## Exercise details:
Return every text line of the items below word for word and in the same order, leaving out the pictures.

"""

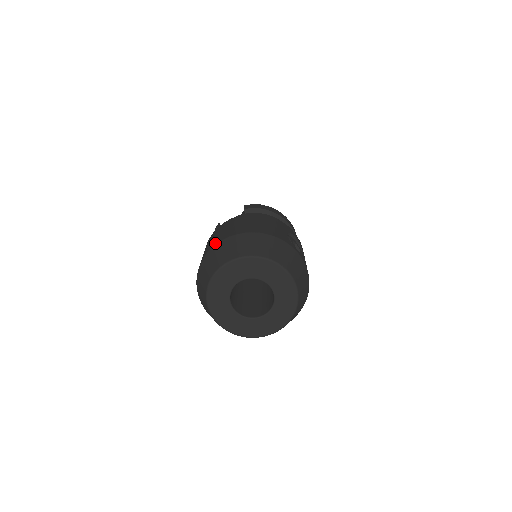
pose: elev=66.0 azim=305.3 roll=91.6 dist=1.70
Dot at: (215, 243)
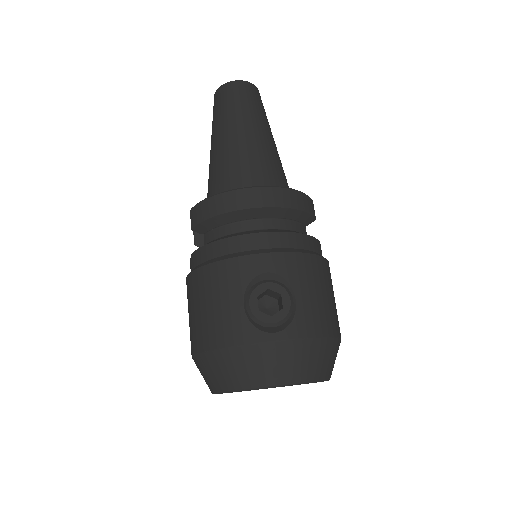
Dot at: occluded
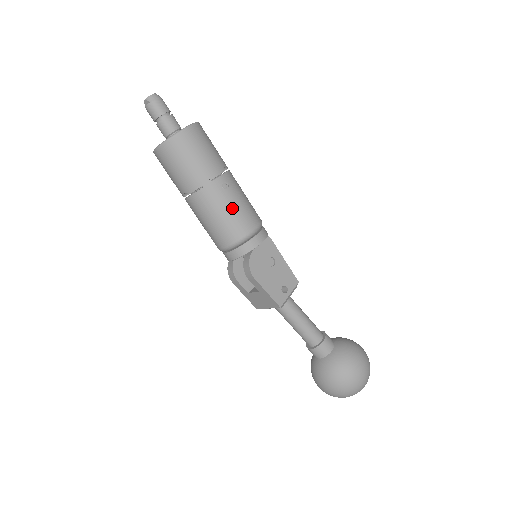
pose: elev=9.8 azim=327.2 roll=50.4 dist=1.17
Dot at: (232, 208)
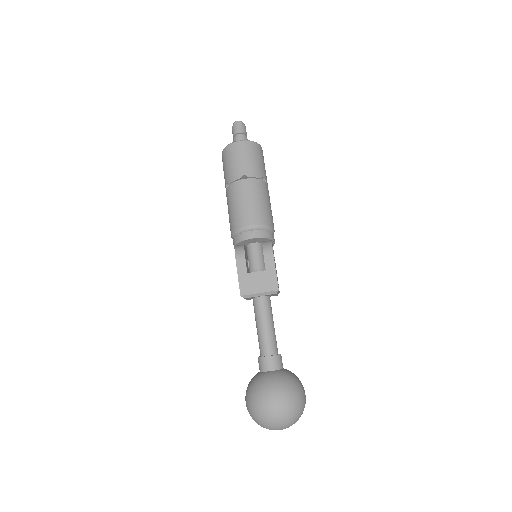
Dot at: (270, 206)
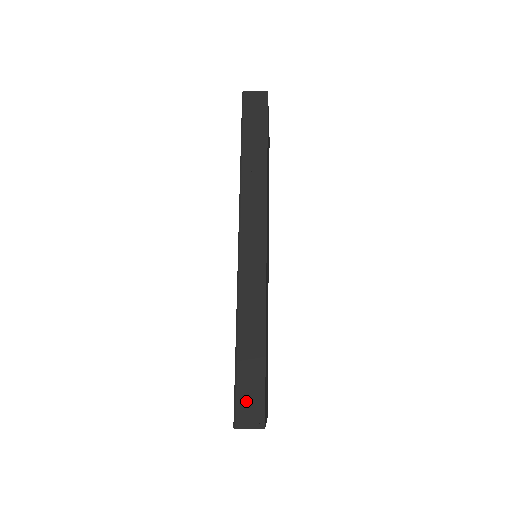
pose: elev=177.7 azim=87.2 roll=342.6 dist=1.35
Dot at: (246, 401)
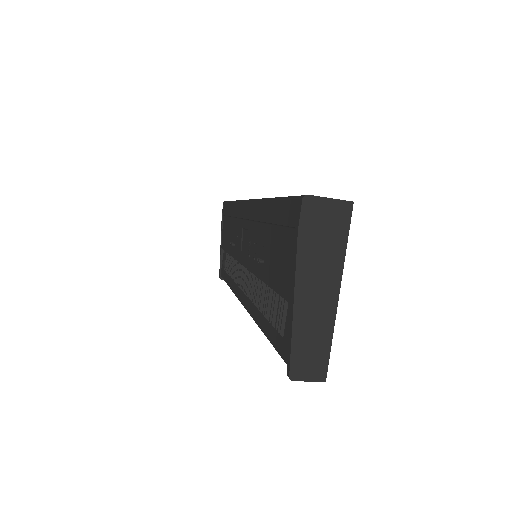
Dot at: occluded
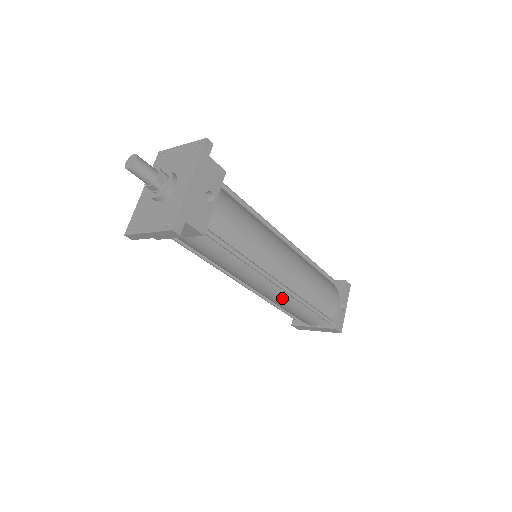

"""

## Exercise answer:
pose: elev=66.0 azim=305.3 roll=91.6 dist=1.70
Dot at: (215, 243)
Dot at: occluded
pose: elev=9.8 azim=327.2 roll=50.4 dist=1.17
Dot at: (232, 208)
Dot at: (270, 206)
pose: elev=177.7 azim=87.2 roll=342.6 dist=1.35
Dot at: (246, 401)
Dot at: occluded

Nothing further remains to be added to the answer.